▸ Objectives:
a: Using the passage on exchange market intervention below, decide whether each statement agrees with it: (i) Chart 2 presents the relationship between speculative positions and disorderly exchange market conditions; (ii) passive intervention in India enabled a significant build up of foreign exchange reserves; (iii) the monthly real appreciation in Chart 4 is measured from the level prevailing in March 1993. Answer yes or no for each and quote the words that decide it.
b: Extend the passage on exchange market intervention below, picking up after its final sentence.

▸ Selection:

══════

Passive intervention operations in India, thus, not only prevented large accumulation of misalignment but also enabled significant build up of foreign exchange reserves. In emerging market economies, irrespective of their exchange rate regimes, maintaining a comfortable reserve level has generally emerged as an integral element of the policy for external management in the recent years. The monetary management problems associated with such capital inflows induced reserve build up often create additional complications while operating with a managed flexible regime (Pattanaik, 1997). Even when the objectives assigned to monetary policy, exchange rate policy, and official reserve policy could be different, the direct implications of one for the other suggest the need for a coordinated approach. The exchange rate regime, thus, has implications for the monetary regime.

Unlike passive intervention, active intervention operations have enabled the authorities to absorb the shock to the foreign exchange market arising from temporary supply demand mismatches, particularly the leads and lags, and also helped in containing destabilising speculation which often fuels and feeds on volatility. The co-movement of active intervention and the exchange rate of the rupee – particularly of the turning points and local peaks – is depicted in Chart 1. The impact of any supply demand mismatch in the underlying market - as proxied by the difference between merchant purchase and sales turnover - on the exchange rate is shown in Chart 2. The relationship between speculative positions and disorderly exchange market conditions is graphically presented in Chart 3. Inter-bank to merchant turnover ratio is used as a proxy for speculative position because, given the over-night position limits and absence of any limits on intra-day positions, speculative inter-bank intra-day positions (or day trading) can raise the inter-bank turnover in relation to the underlying merchant turnover. Whether nominal exchange rate behaviour during episodes of significant exchange market pressures reflects corrections for accumulated real appreciation in the previous period can be inferred from Chart 4. The extent of monthly real appreciation depicted in Chart 4 relates to the deviation of the 36-country trade based REER from the level prevailing in March 1993 (following the approach used in the Annual Report of the Reserve Bank of India for 1996-97).

══════

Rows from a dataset
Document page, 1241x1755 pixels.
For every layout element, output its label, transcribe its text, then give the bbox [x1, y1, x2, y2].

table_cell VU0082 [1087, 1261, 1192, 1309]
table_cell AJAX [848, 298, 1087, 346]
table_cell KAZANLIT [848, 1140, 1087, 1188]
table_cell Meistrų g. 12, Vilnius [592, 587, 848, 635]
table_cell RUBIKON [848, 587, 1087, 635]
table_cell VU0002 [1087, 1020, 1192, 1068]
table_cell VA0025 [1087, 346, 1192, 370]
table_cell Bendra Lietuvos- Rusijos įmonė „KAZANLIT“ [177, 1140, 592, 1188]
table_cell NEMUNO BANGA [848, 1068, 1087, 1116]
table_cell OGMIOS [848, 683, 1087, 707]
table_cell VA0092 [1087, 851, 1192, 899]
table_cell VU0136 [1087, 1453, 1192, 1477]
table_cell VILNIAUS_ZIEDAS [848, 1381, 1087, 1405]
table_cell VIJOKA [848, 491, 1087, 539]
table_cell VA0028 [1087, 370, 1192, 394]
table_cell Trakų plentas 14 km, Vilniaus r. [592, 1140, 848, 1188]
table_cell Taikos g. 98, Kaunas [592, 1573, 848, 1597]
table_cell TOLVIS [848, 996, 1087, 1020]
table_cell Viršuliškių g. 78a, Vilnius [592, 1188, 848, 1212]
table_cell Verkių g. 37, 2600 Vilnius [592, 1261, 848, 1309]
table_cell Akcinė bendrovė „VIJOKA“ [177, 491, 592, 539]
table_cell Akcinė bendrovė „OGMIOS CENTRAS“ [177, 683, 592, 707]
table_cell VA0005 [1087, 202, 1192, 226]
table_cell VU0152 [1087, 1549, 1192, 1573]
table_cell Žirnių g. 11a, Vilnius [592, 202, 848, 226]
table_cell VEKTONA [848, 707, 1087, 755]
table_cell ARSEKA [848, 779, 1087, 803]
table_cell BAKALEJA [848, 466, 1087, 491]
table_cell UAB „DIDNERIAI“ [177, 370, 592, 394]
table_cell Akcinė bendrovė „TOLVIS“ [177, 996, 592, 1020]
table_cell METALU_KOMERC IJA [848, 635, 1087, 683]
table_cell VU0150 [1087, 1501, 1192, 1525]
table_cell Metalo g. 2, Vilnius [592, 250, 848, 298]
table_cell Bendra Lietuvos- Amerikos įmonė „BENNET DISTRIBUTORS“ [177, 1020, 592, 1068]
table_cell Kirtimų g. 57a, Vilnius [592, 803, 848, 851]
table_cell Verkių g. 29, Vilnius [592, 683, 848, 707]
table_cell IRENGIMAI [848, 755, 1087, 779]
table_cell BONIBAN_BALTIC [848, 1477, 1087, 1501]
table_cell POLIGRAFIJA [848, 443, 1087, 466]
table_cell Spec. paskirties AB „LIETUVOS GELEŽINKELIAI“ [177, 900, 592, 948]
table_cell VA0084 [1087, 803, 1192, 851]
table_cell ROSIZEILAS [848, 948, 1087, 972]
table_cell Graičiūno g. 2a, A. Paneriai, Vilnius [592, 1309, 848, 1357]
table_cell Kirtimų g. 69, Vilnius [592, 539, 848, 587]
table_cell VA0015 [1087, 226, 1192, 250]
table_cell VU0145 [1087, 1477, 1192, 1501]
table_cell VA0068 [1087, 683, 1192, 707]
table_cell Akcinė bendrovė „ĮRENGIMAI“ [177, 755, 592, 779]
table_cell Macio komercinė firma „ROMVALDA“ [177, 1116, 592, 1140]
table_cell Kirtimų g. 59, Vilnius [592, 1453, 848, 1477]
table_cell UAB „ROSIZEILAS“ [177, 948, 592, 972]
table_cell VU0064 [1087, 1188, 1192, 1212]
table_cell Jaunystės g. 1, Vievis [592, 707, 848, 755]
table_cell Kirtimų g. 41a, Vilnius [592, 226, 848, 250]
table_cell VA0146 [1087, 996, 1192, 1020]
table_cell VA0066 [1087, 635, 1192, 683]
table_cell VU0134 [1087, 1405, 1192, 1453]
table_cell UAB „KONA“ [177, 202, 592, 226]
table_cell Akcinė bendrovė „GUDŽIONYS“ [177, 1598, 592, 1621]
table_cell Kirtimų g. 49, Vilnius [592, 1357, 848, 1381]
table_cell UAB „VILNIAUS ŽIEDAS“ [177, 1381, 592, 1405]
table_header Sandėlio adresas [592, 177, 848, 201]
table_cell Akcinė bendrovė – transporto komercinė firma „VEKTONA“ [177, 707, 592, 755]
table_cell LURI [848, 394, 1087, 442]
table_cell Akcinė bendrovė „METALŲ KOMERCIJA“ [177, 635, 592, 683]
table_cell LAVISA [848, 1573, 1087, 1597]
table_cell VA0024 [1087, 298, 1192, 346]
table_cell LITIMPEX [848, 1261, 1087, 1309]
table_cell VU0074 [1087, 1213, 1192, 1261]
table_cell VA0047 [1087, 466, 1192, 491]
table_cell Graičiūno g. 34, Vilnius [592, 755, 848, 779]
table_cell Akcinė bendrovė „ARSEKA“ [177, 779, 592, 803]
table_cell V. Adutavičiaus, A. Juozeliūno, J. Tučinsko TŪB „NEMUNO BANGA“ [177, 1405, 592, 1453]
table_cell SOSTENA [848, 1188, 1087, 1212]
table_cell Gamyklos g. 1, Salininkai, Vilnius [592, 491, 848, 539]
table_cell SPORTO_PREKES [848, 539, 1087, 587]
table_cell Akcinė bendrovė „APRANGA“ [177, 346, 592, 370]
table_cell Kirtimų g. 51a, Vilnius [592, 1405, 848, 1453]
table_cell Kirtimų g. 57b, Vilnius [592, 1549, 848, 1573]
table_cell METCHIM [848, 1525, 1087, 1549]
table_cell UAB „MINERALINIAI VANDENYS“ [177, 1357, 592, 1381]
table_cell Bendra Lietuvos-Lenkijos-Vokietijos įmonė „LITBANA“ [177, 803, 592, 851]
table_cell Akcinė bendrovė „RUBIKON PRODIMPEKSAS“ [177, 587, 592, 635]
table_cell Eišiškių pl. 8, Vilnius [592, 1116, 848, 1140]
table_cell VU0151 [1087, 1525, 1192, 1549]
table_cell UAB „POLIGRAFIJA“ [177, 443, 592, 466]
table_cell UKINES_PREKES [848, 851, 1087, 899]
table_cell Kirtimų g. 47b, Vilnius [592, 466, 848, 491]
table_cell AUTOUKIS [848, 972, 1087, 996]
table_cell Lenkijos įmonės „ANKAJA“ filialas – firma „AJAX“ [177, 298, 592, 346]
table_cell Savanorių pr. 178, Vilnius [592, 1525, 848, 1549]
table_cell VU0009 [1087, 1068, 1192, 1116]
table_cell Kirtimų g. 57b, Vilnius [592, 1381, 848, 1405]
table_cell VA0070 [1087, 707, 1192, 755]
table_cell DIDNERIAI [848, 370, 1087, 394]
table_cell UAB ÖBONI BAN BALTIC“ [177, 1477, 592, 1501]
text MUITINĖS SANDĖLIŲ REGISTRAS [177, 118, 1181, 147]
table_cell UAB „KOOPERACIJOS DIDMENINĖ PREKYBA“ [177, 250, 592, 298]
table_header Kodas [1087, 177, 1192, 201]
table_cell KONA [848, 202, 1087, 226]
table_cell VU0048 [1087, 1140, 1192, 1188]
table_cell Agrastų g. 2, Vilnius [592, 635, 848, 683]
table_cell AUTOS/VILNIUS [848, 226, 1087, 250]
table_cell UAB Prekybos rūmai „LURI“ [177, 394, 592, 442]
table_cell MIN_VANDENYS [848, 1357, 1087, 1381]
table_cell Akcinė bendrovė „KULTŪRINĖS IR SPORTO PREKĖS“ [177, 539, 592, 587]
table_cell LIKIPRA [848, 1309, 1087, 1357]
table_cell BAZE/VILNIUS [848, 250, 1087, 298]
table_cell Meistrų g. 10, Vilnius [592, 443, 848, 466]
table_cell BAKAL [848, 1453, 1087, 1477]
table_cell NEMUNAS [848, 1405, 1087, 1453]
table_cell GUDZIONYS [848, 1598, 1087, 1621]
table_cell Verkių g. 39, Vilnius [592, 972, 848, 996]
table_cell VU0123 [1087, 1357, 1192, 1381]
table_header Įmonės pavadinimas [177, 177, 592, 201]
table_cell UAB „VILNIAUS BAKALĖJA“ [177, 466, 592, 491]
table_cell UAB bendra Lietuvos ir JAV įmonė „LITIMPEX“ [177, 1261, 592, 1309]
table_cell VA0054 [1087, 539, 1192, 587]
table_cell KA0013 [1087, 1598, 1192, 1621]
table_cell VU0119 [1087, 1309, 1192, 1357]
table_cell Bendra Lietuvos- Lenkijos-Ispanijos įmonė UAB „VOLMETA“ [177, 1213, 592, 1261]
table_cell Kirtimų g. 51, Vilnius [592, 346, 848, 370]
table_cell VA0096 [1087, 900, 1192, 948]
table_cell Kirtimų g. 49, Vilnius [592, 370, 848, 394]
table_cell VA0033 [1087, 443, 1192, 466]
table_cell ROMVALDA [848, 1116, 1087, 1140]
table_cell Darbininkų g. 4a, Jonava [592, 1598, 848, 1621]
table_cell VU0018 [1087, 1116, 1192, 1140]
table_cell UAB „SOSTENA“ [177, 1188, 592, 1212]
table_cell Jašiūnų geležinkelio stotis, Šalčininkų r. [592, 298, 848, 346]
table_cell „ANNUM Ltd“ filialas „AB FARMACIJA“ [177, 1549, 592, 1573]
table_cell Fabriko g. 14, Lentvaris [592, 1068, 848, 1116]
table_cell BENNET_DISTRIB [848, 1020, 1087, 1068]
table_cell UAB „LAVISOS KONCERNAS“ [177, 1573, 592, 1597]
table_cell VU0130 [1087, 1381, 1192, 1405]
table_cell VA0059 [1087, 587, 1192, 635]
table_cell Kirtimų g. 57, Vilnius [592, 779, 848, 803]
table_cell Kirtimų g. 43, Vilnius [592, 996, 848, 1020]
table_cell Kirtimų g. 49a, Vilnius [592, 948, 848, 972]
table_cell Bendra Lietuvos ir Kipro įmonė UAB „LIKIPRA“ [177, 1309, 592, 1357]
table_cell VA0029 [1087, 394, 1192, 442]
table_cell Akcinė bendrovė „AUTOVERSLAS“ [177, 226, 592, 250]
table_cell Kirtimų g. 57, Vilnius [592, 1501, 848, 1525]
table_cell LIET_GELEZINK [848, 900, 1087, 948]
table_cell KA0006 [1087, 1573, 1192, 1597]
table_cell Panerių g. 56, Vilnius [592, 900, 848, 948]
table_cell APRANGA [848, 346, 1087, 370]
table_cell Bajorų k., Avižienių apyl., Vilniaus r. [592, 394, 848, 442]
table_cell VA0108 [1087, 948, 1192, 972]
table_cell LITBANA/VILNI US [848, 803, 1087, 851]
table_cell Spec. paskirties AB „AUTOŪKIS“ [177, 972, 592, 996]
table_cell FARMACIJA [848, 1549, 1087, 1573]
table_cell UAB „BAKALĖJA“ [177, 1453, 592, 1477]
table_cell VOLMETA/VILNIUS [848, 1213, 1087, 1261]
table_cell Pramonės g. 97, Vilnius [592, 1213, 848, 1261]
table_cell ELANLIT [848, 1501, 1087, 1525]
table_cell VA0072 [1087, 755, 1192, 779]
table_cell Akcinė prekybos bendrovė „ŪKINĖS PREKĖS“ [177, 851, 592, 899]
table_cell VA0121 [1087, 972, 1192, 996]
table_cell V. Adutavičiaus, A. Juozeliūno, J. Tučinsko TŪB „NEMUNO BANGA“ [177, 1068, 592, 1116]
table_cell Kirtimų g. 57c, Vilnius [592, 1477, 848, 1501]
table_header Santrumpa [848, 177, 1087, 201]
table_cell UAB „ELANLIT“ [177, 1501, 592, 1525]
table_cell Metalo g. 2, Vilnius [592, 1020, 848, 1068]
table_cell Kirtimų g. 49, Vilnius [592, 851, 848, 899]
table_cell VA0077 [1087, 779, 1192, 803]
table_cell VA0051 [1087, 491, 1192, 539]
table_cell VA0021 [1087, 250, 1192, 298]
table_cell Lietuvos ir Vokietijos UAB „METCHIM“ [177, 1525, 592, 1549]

══════

▸ Outputs in order:
a:
(i) No: "The relationship between speculative positions and disorderly exchange market conditions is graphically presented in Chart 3."
(ii) Yes: "not only prevented large accumulation of misalignment but also enabled significant build up of foreign exchange reserves"
(iii) Yes: "the deviation of the 36-country trade based REER from the level prevailing in March 1993"

b:
In assessing the appropriateness of an exchange rate regime in the context of the well known impossible trinity, it is often argued that the first best policy option could be one where countries with independent monetary policy and open capital account embrace a flexible exchange rate system. For the developing countries, however, pursuance of the first best approach generally involves two unavoidable costs: First, in the face of surges in capital flows flexible regimes would give rise to nominal appreciations; riding over the positive inflation differentials the real appreciation could be substantial, eroding thereby the country’s external competitiveness. External sector sustainability of a developing economy is highly dependent on the export performance and hence, an exchange rate policy that could threaten the external viability may not be in the interest of such economies. Second, due to lack of market efficiency and thinness of markets, flexible regime may entail unduly large volatility. In such markets agents fail to distinguish between ';news'; and ';noise'; and do not price information efficiently. Due to market thinness, some dominant players could even move the market one way. With no restrictions on capital transactions, speculators could potentially take positions in excess of a country’s foreign exchange reserves and thereby influence the market at their whim.

The general policy preference, therefore, has been in favour of the second best approaches. Retention of capital controls during the phase of gradual transition to the first best represents one variant of the second best approach. Countries like India which pursue this variant of the second best approach, emphasise orderly liberalisation of capital transactions and regulation of capital flows consistent with the financing needs and absorptive capacities of the economy for reducing vulnerability to exchange rate crises. According to this approach, judicious controls are akin to dams which ';do not stop, but only temper the flow of water from the top of a mountain… without the dams there are floods that bring with them death and property destruction. By contrast, with the dam, not only is the death and destruction reduced, but the water itself can be channelled into more constructive uses'; (Stiglitz, 1999).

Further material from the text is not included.